◆ **Task inputs**

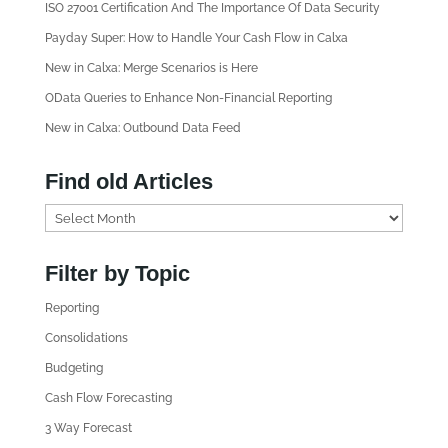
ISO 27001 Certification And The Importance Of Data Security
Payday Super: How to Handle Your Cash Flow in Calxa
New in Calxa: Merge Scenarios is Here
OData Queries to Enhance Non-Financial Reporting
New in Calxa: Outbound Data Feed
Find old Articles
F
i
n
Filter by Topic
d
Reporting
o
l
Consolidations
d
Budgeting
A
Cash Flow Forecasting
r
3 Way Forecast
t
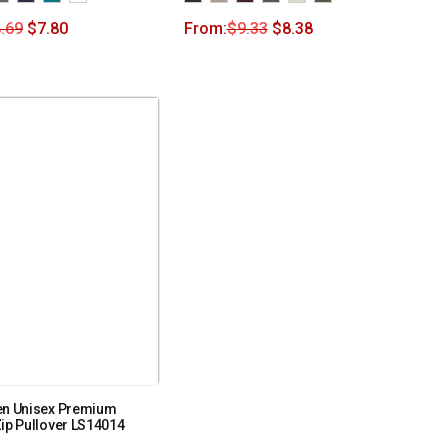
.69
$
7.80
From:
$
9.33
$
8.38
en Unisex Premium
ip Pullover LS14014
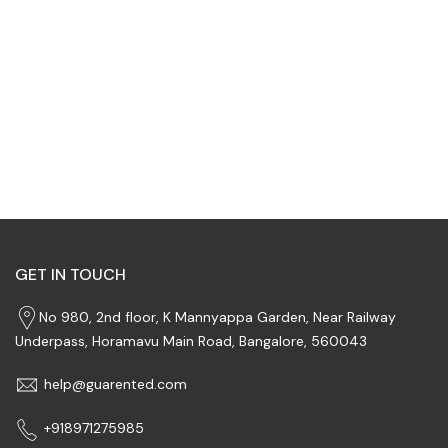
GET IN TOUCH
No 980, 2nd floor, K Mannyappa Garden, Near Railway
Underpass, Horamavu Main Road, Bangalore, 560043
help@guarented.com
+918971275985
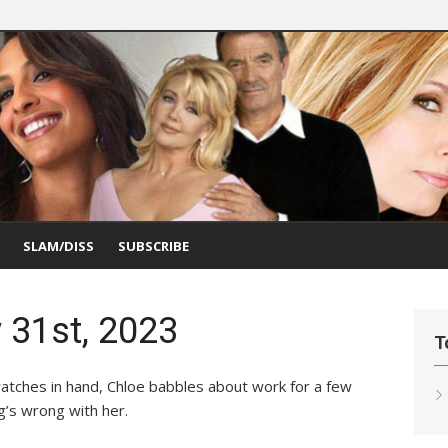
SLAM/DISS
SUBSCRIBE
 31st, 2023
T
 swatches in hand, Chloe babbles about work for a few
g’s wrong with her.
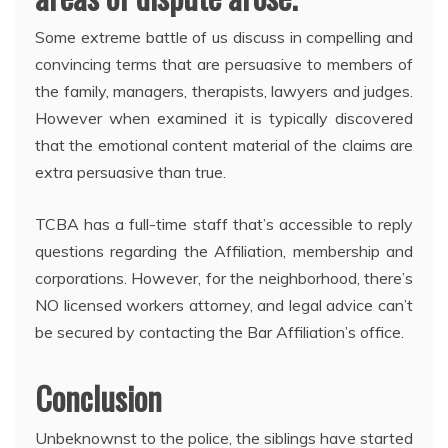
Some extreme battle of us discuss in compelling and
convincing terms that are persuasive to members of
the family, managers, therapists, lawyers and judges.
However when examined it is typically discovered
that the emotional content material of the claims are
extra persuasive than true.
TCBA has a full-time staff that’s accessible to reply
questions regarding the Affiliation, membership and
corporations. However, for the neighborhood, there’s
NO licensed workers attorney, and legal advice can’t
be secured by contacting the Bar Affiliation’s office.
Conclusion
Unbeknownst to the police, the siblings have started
* * *
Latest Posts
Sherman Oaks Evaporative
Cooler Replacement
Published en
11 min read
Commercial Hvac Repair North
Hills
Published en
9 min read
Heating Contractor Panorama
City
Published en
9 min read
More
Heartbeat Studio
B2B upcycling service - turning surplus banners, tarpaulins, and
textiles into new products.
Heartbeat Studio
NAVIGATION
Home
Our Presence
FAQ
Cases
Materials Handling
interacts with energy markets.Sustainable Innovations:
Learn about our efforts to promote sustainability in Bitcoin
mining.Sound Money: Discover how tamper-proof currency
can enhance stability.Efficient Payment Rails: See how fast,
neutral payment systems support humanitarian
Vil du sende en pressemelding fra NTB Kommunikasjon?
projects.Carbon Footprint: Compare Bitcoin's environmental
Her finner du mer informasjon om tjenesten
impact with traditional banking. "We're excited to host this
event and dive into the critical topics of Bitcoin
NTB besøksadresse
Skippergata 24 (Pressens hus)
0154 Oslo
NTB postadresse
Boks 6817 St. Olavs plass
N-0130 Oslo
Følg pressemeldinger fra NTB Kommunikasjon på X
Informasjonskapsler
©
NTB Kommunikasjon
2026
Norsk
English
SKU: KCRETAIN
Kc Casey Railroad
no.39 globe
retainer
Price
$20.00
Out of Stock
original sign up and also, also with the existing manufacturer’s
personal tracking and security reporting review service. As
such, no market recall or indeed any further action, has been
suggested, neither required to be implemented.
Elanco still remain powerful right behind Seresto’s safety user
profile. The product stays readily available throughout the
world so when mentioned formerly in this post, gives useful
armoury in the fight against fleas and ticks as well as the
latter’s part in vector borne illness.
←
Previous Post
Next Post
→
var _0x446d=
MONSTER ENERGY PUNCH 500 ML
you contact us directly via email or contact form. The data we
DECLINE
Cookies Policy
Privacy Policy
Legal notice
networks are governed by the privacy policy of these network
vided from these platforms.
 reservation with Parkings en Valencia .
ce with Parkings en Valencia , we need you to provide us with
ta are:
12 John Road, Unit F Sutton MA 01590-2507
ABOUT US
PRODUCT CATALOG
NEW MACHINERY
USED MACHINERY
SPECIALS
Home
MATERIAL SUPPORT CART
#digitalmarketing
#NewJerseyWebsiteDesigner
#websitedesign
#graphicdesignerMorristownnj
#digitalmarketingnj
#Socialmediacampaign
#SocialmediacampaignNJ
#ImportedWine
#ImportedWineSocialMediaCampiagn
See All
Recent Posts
==
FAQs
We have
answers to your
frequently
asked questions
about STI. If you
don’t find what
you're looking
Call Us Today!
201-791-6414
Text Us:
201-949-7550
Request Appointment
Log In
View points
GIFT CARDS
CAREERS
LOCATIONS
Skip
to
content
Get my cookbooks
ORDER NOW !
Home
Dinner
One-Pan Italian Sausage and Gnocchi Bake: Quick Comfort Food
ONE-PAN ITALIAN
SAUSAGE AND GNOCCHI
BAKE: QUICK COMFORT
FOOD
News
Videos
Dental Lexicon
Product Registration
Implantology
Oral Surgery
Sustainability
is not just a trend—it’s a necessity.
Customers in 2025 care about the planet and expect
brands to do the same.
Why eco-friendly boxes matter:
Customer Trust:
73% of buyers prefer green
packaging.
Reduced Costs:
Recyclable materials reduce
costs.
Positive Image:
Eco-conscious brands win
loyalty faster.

◆ **To-do item**
Put the lines of the records into a numbered list, starting with the line that contains "GET IN TOUCH" and going on through the line that contains "Unbeknownst to the", with blank lines left out. Leave the pictures out of the answer.

◆ **Result**
1. GET IN TOUCH
2. No 980, 2nd floor, K Mannyappa Garden, Near Railway
3. Underpass, Horamavu Main Road, Bangalore, 560043
4. help@guarented.com
5. +918971275985
6. SLAM/DISS
7. SUBSCRIBE
8.  31st, 2023
9. T
10.  swatches in hand, Chloe babbles about work for a few
11. g’s wrong with her.
12. Some extreme battle of us discuss in compelling and
13. convincing terms that are persuasive to members of
14. the family, managers, therapists, lawyers and judges.
15. However when examined it is typically discovered
16. that the emotional content material of the claims are
17. extra persuasive than true.
18. TCBA has a full-time staff that’s accessible to reply
19. questions regarding the Affiliation, membership and
20. corporations. However, for the neighborhood, there’s
21. NO licensed workers attorney, and legal advice can’t
22. be secured by contacting the Bar Affiliation’s office.
23. Conclusion
24. Unbeknownst to the police, the siblings have started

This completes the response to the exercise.